From the way I read it, the bank filing the suit must prove owenership before filing, so it will not reach the “being tossed out of court” phase until the bank is ready to demostrate its case. Presuming it is tossed on an ownership technicality, that technicality probably has to be satisified to refile. (IANAL) It’s up to the bank if it’s worth the hassle to chase down the correct paperwork.

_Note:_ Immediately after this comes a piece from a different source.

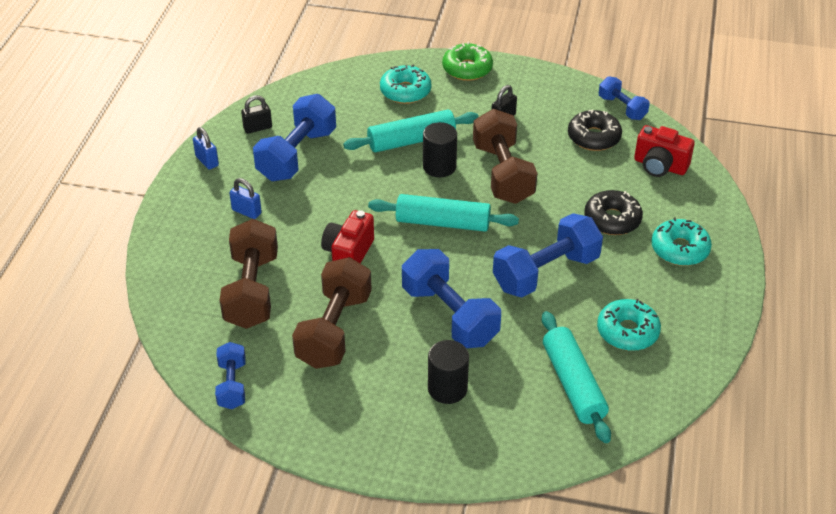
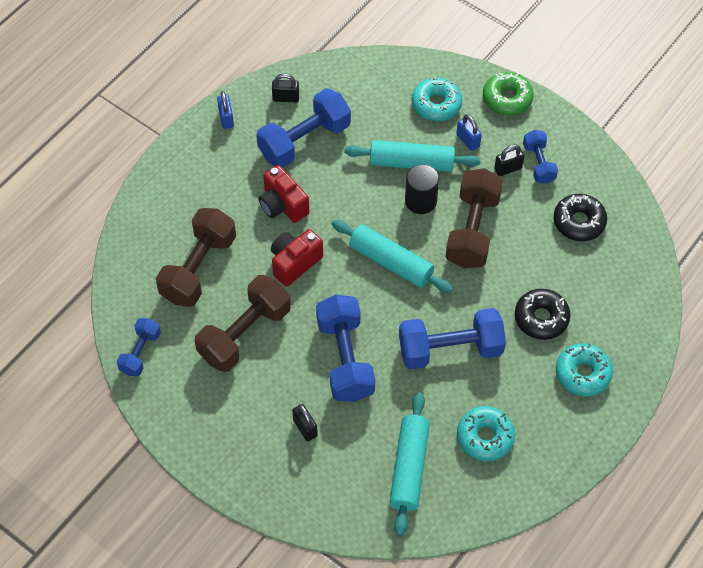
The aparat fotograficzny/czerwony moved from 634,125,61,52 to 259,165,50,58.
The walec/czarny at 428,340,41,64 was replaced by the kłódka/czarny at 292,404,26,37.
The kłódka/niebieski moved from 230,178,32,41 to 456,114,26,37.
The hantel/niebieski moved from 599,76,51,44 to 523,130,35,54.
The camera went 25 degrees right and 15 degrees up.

There is a provision in most property/real estate law (check with a lawyer who knows your jurisdiction) that squatters can acquire title if they use property unchallenged for 20 years. I.e. if you have openly used the premises and nobody has challenged your right to be their (on the grounds that it’s theirs) for 20 years, you can apply for title. Not sure if this would clear a mortgage that hasn’t collected on the property for 20 years.

It’s meant to stop situations where someone presumes they have title to a piece of land, only to have someone come along and say “that clerical/survey error in 1870 means this is actually my land you are on. Thanks for the improvements…” I know of a situation where this happened in a small town; the mortgage company had a branch ofice in a boom town; during a problem time (recession and long strike) the local office closed in a very messy way, and some people had nwhere to make mortgage payments to. After 10 years IIRC (local law varies) they applied for and received title.

As with anything, a lawyer is always a good idea. Squatter rights need to be continuous; not sure if subletting counts, probably not, for example. So yes, winning a free house due to bank incompetence is unfair to the honest, mortgage-paying diligent people. But then, like life, it’s a crapshoot. If your bank is carefulor lucky, all you get is a bad credit rating and no house; if you are really lucky, free house. In between, multiple court appearances and a lto of legal bils.